- [ABOUT THIS EXERCISE] Go through the entries below and print, exactly, the lines starting at the one with "T-172, owner: Molly Murphy -> Silvia Cruz" and ending at the one with "T-190, due: Nov 19 -> Nov 18", keeping both ends and no others.

- [SUPPLIED ENTRIES]
═══

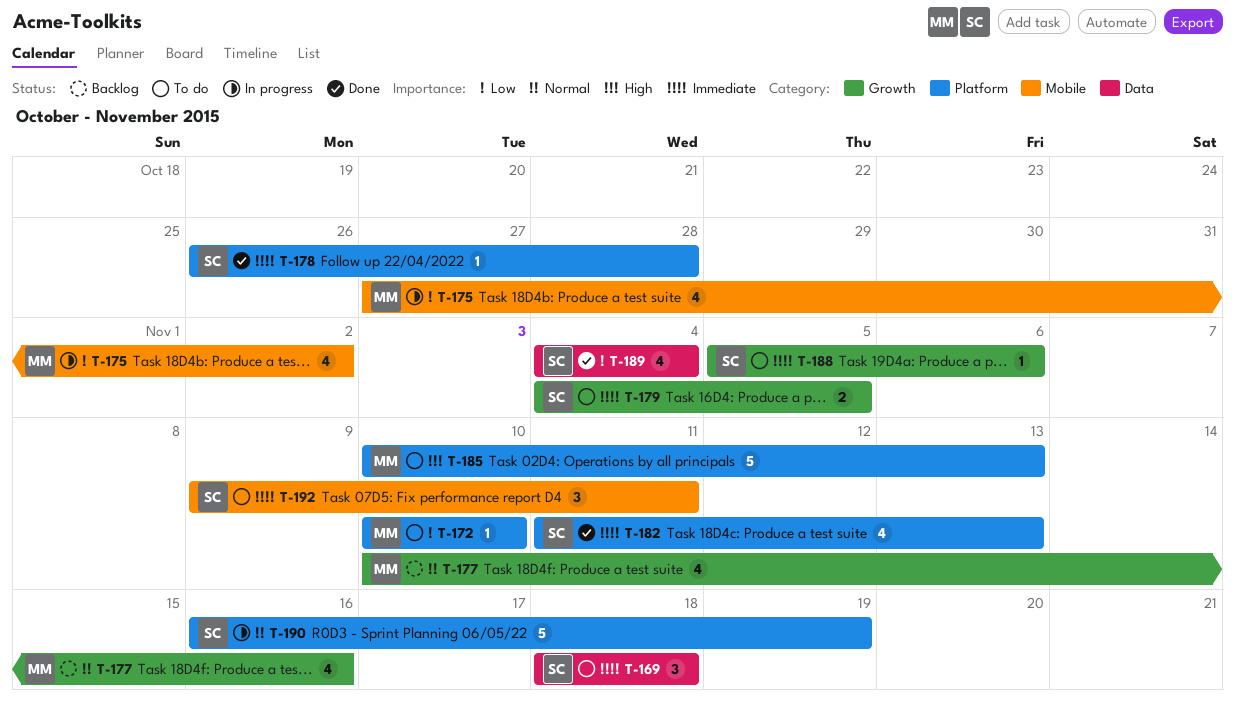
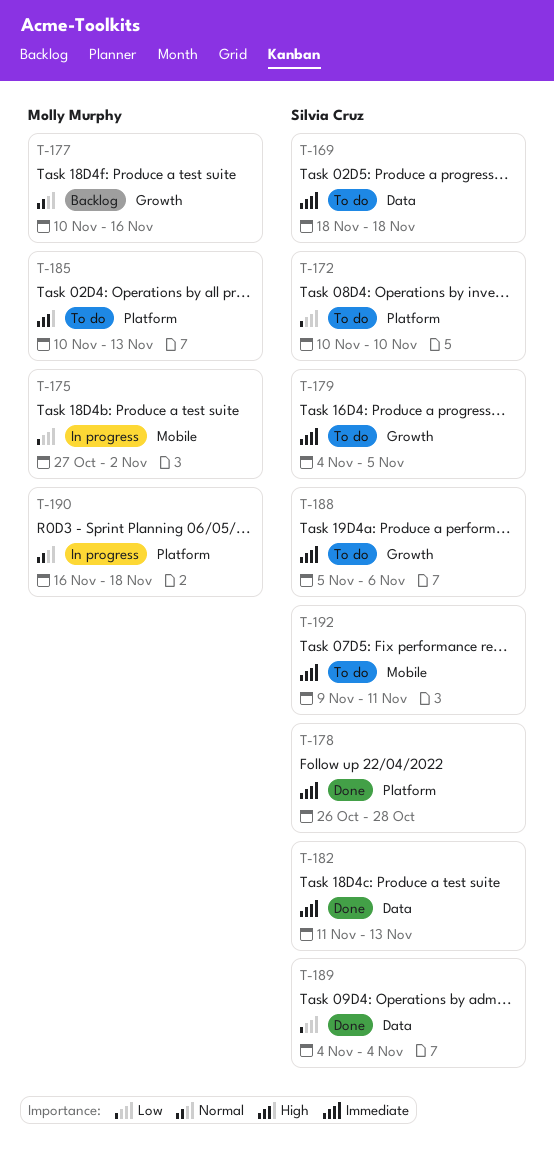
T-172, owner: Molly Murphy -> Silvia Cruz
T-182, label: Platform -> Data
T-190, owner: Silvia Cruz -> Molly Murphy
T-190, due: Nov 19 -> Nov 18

═══

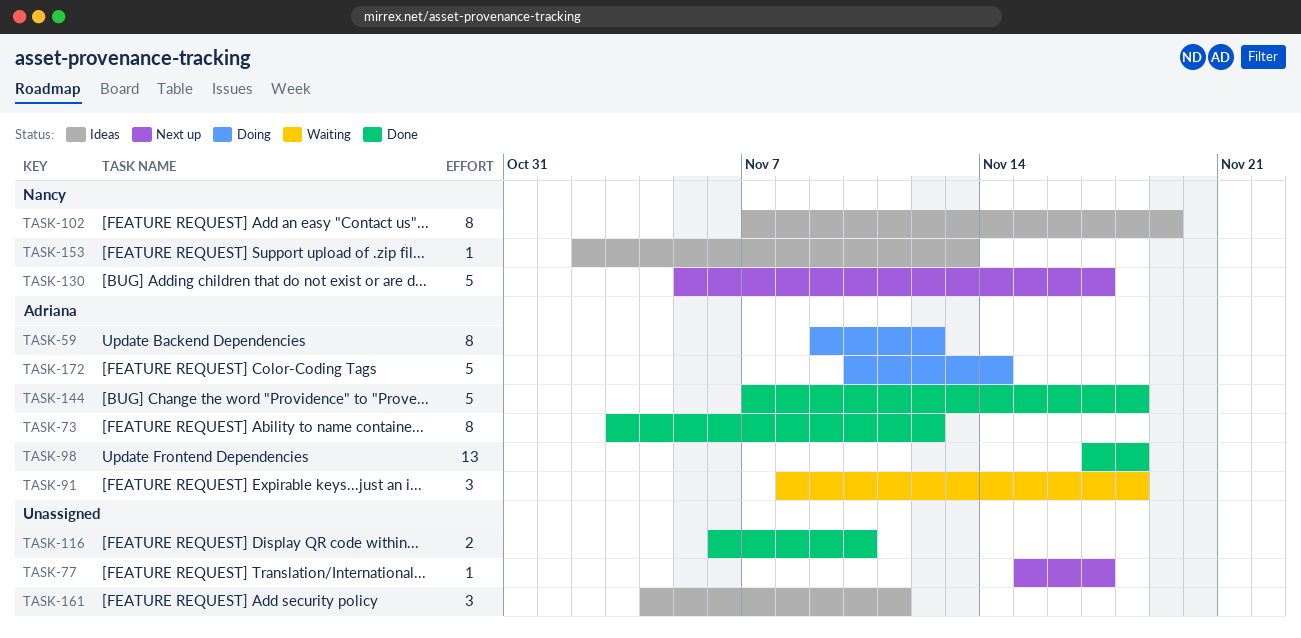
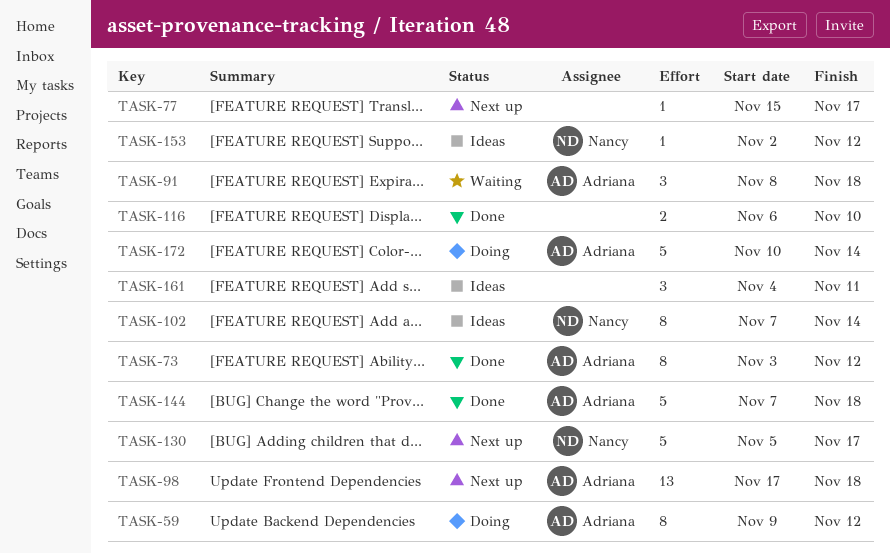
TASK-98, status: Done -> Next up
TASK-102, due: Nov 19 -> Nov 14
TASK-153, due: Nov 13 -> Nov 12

═══

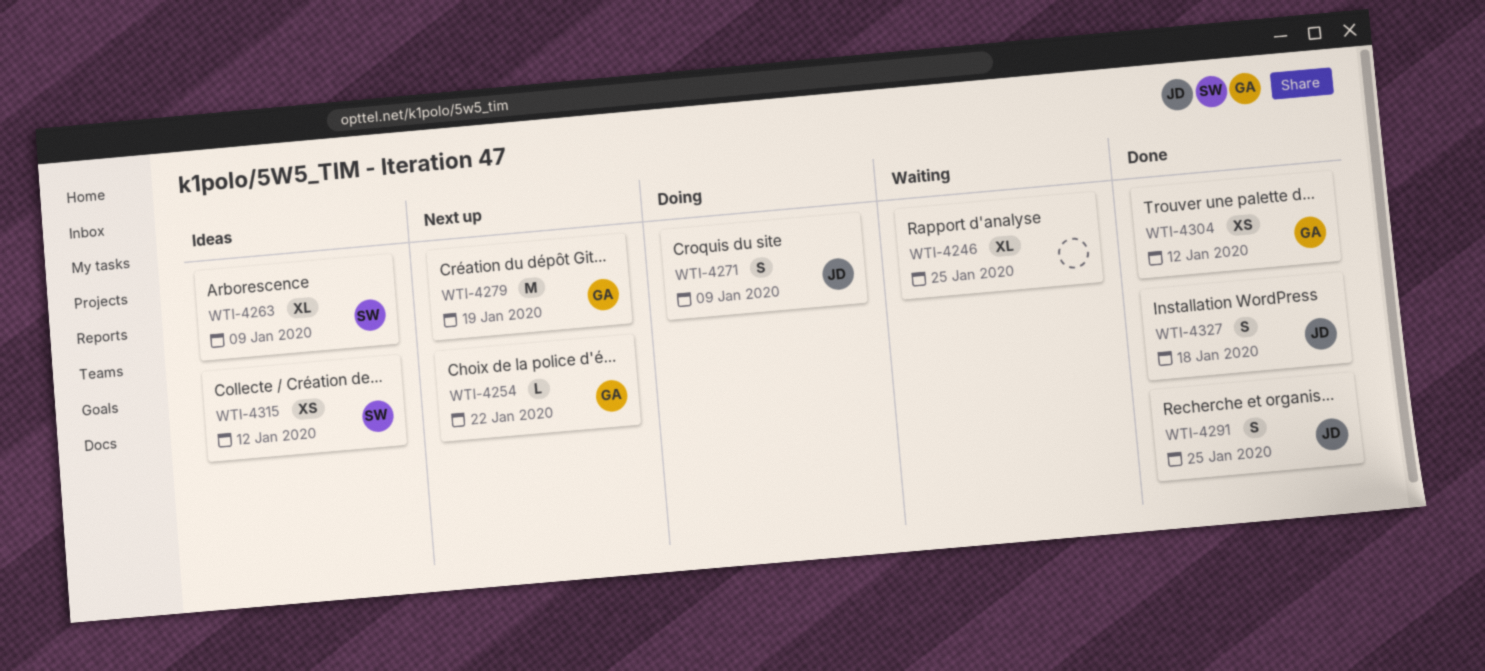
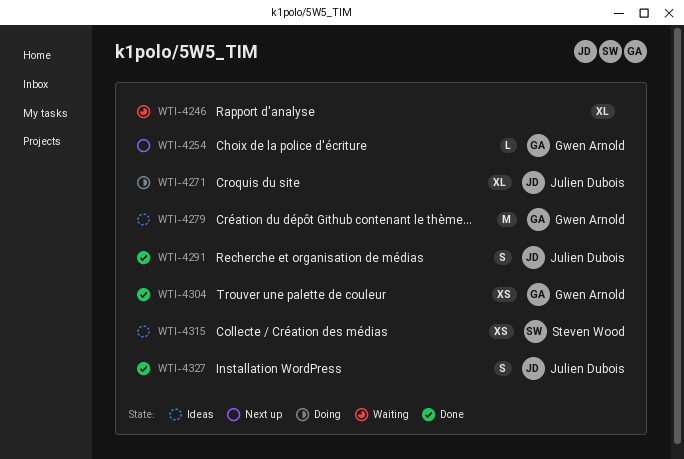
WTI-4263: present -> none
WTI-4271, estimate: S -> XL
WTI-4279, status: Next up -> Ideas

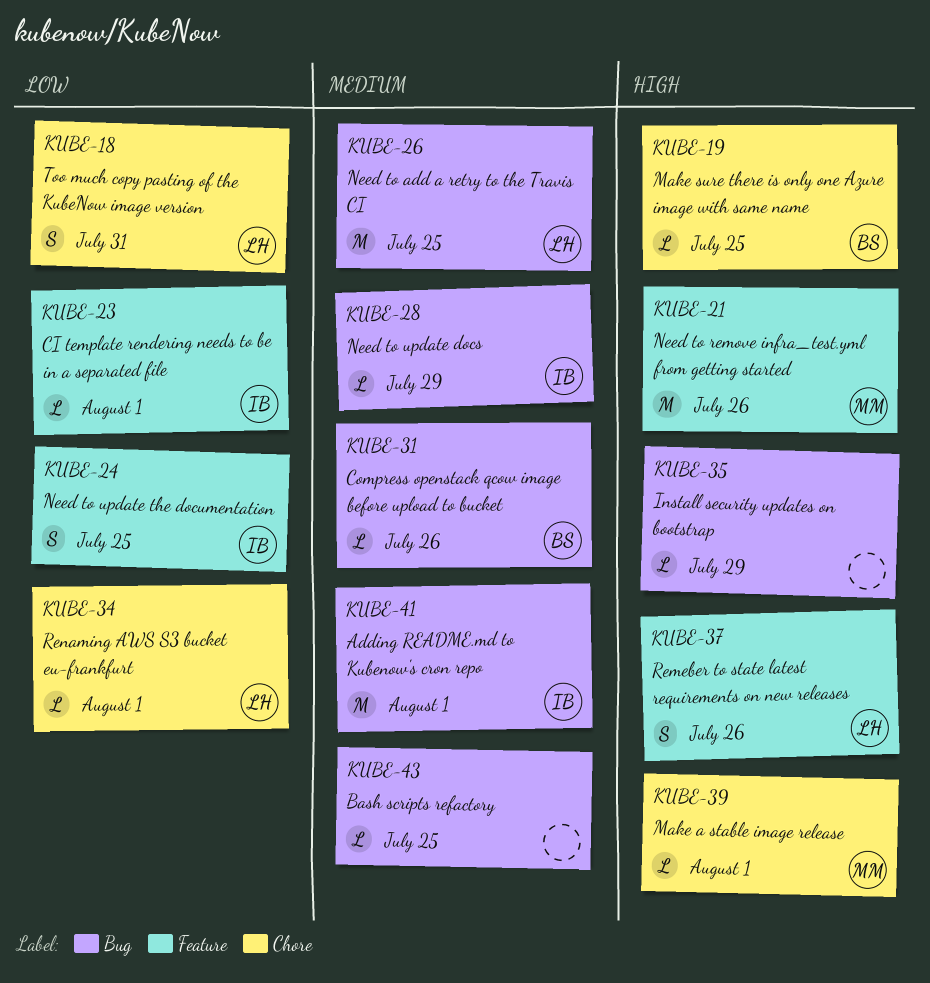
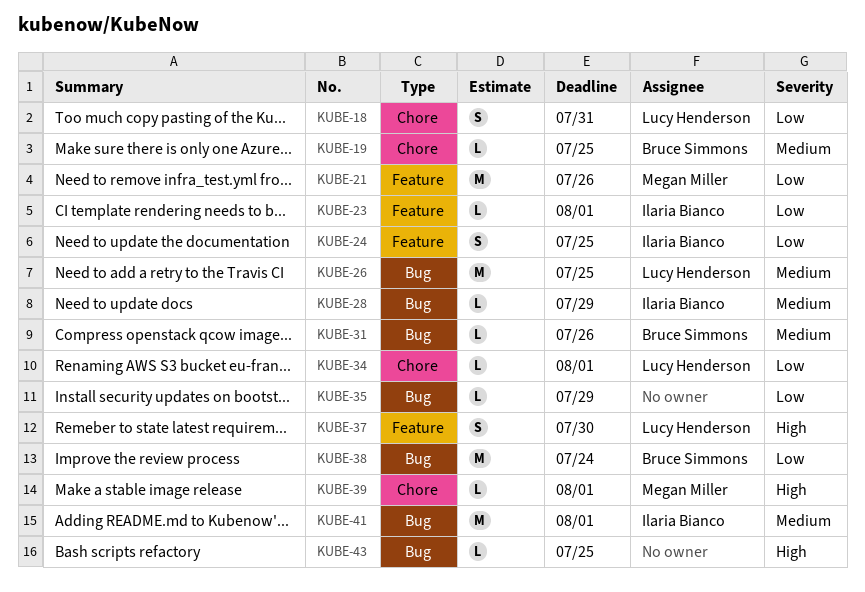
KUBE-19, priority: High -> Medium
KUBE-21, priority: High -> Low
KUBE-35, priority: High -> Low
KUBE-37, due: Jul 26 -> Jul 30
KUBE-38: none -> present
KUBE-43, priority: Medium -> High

═══

- [SOLVED PROBLEM]
T-172, owner: Molly Murphy -> Silvia Cruz
T-182, label: Platform -> Data
T-190, owner: Silvia Cruz -> Molly Murphy
T-190, due: Nov 19 -> Nov 18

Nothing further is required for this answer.